A thesis in public

Let the machines do the cognitive work. Let the humans tend the garden.

AI is absorbing white-collar, institutional, and administrative work at a pace far ahead of any prior automation wave. The default policy answer is administered dependency at population scale. There is a better one: deploy the productivity surplus AI generates as wage support for a return of human labor to orchard and food-forest agriculture — the work the body was built for, on the landscape it was designed against, producing the food and the pollinator ecology that the present landscape does not.

Machines do what machines do well. Bodies do what bodies were designed to do. The AI productivity surplus is the funding mechanism for the labor reallocation. The displacement is the absorption.

This is not a Luddite proposal. It is not back-to-the-land utopianism. It is not anti-AI. It is an argument for correspondence between the work and the worker, and for the structural deployment of an existing surplus into the labor sector that uses the body as designed.

What this exercise asks:
A – Copy the thesis on AI and orchard work word for word, from "Machines do what" up to and including "body as designed.".
B – In the thesis on AI and orchard work, what is the default policy answer to AI taking over white-collar, institutional, and administrative work?

Dataset extract:
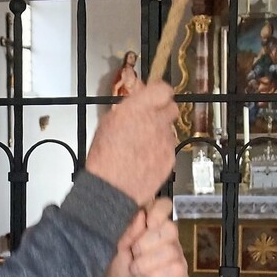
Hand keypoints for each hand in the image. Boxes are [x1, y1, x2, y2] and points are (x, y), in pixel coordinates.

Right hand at [86, 80, 177, 205]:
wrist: (111, 187)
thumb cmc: (104, 158)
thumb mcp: (108, 123)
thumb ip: (128, 110)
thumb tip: (136, 106)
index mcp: (138, 108)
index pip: (163, 89)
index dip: (160, 93)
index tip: (157, 96)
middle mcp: (156, 121)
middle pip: (172, 107)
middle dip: (163, 112)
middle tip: (151, 120)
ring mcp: (166, 141)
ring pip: (170, 129)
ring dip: (160, 133)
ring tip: (143, 145)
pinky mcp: (170, 158)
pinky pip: (170, 148)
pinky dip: (161, 151)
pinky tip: (146, 158)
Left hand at [105, 198, 188, 276]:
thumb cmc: (119, 264)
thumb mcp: (117, 245)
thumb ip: (128, 230)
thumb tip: (140, 215)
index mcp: (151, 223)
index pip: (164, 205)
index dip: (159, 211)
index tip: (148, 223)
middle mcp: (167, 235)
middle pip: (170, 229)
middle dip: (146, 244)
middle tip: (133, 254)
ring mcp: (176, 253)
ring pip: (171, 251)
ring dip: (148, 263)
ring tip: (136, 269)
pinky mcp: (181, 272)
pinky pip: (177, 269)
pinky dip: (158, 276)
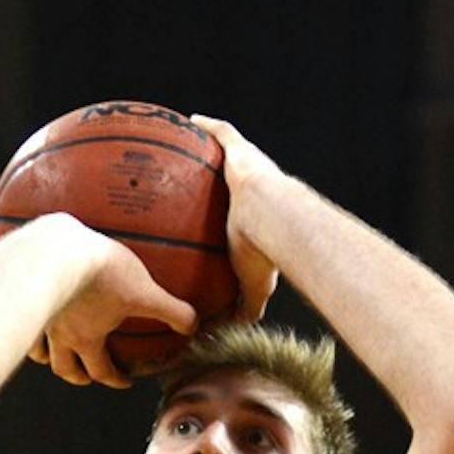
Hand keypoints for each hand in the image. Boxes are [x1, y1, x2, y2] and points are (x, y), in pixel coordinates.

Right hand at [25, 219, 196, 387]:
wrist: (57, 248)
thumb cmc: (101, 271)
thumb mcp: (145, 291)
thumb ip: (171, 310)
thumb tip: (193, 326)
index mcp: (88, 338)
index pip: (101, 370)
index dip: (115, 379)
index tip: (126, 380)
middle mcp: (61, 334)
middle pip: (66, 368)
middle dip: (79, 376)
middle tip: (88, 375)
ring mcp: (40, 317)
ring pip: (40, 350)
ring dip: (50, 357)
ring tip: (56, 354)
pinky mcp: (24, 295)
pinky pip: (24, 320)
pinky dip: (29, 330)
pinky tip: (34, 321)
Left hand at [191, 114, 280, 322]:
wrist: (274, 219)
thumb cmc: (266, 252)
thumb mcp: (252, 287)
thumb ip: (243, 308)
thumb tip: (222, 333)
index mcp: (255, 218)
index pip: (239, 213)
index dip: (229, 211)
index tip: (212, 216)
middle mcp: (253, 191)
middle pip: (231, 181)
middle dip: (220, 177)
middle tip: (192, 181)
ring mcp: (249, 168)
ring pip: (226, 152)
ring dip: (211, 145)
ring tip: (180, 145)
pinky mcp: (242, 150)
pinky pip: (223, 132)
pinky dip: (209, 124)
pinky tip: (190, 120)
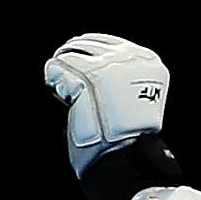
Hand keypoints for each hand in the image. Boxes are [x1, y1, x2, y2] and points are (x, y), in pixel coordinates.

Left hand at [42, 33, 169, 177]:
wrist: (124, 156)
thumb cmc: (126, 136)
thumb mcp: (134, 98)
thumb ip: (119, 78)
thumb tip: (87, 63)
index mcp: (147, 61)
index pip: (109, 43)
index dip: (88, 51)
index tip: (75, 60)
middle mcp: (131, 58)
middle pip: (89, 43)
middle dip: (72, 56)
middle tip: (60, 70)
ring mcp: (110, 65)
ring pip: (72, 53)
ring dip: (62, 68)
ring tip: (57, 82)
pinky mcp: (88, 76)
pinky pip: (59, 67)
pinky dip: (53, 78)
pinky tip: (55, 90)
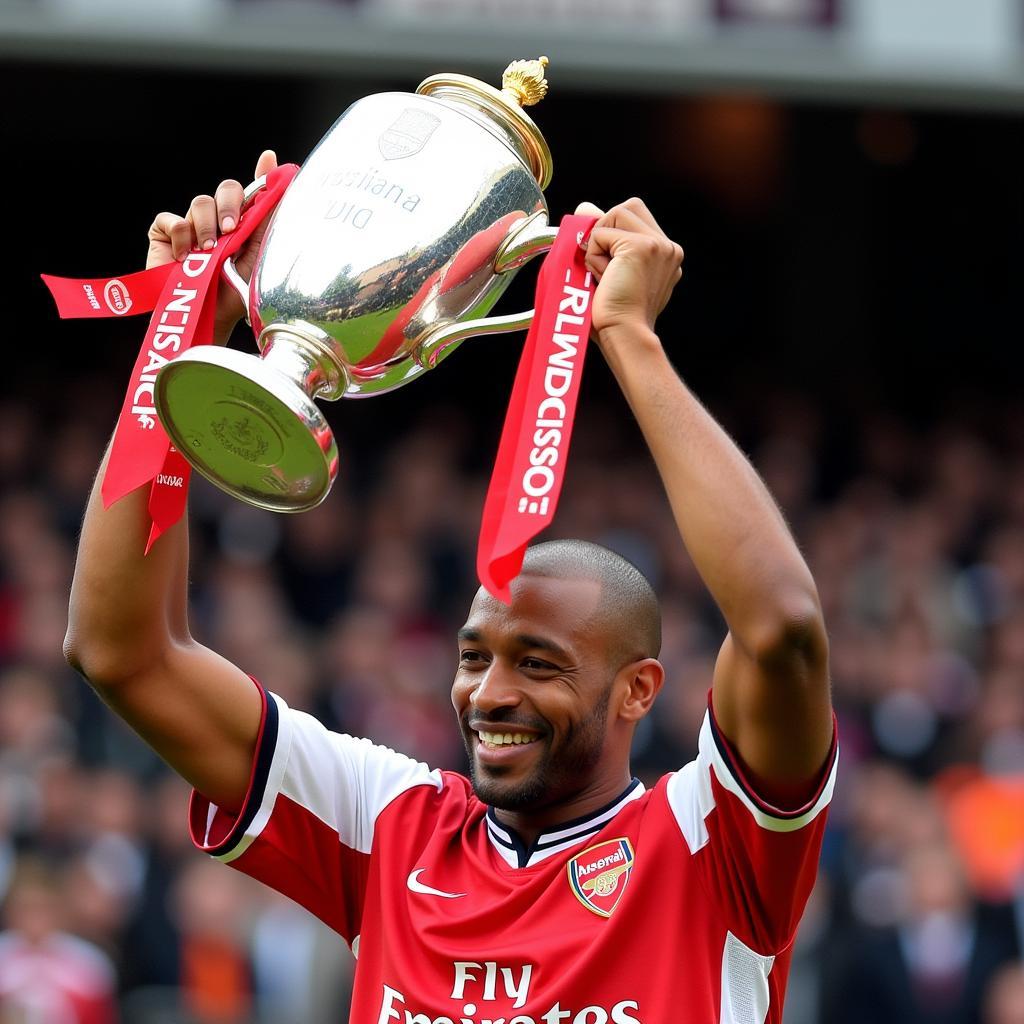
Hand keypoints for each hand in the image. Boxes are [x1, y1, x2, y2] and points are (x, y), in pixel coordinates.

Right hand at [145, 149, 278, 341]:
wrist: (203, 315)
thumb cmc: (232, 292)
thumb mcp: (256, 256)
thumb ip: (266, 220)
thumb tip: (282, 184)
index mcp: (245, 226)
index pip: (253, 193)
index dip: (262, 175)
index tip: (269, 159)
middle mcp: (219, 221)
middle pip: (227, 189)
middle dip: (230, 205)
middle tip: (231, 230)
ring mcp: (192, 225)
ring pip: (201, 202)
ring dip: (206, 227)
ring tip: (208, 254)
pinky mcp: (165, 232)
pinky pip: (172, 219)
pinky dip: (180, 236)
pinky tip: (185, 257)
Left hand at [575, 198, 682, 349]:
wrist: (623, 336)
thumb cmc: (613, 317)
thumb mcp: (609, 271)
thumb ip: (603, 238)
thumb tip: (585, 207)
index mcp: (666, 255)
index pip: (633, 218)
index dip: (611, 234)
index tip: (609, 268)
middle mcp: (668, 248)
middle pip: (627, 207)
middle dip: (606, 232)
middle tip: (605, 268)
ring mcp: (659, 245)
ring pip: (614, 214)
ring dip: (599, 244)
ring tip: (606, 275)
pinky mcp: (641, 246)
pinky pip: (600, 233)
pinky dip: (593, 255)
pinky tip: (604, 278)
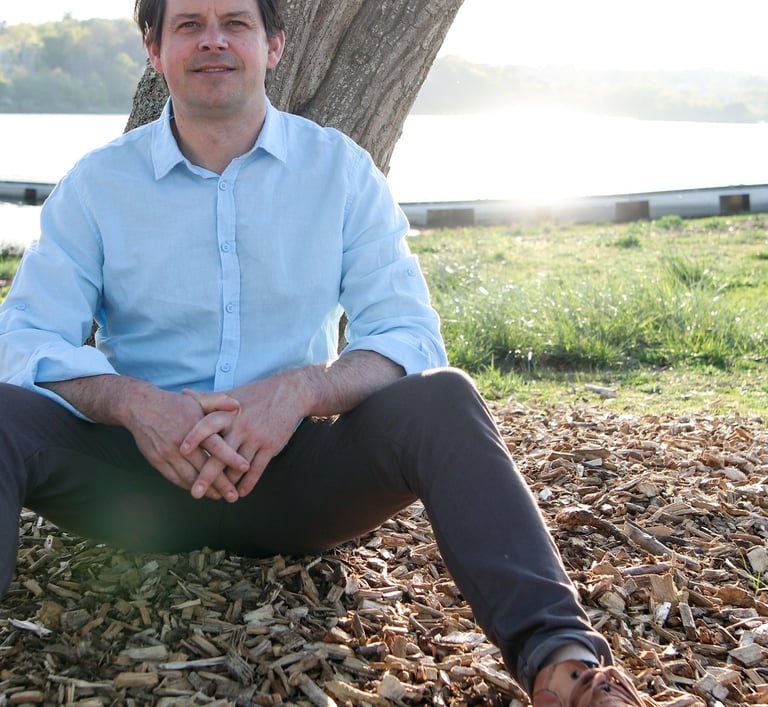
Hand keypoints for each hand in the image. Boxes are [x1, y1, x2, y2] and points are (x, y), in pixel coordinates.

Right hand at [123, 385, 248, 501]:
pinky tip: (199, 490)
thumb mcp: (196, 399)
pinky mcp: (157, 461)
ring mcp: (168, 453)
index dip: (231, 457)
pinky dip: (188, 485)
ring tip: (219, 497)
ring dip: (205, 489)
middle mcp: (182, 442)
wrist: (139, 407)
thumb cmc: (173, 403)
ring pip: (190, 477)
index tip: (246, 467)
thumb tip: (238, 405)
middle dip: (221, 483)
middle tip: (234, 496)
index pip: (216, 445)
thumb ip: (218, 402)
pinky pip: (175, 478)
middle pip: (205, 467)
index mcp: (195, 426)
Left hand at [180, 372, 308, 499]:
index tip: (182, 451)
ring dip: (228, 484)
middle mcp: (241, 426)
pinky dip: (248, 483)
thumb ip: (207, 398)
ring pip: (238, 467)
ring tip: (217, 496)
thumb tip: (184, 393)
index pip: (207, 425)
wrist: (290, 393)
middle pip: (221, 455)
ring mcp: (256, 437)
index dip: (195, 437)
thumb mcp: (232, 394)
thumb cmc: (256, 394)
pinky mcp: (271, 446)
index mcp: (228, 413)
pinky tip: (241, 492)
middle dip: (208, 476)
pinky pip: (257, 469)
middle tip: (196, 493)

Solutions for each task:
A –
Machines do what machines do well. Bodies do what bodies were designed to do. The AI productivity surplus is the funding mechanism for the labor reallocation. The displacement is the absorption.

This is not a Luddite proposal. It is not back-to-the-land utopianism. It is not anti-AI. It is an argument for correspondence between the work and the worker, and for the structural deployment of an existing surplus into the labor sector that uses the body as designed.

B – Administered dependency at population scale.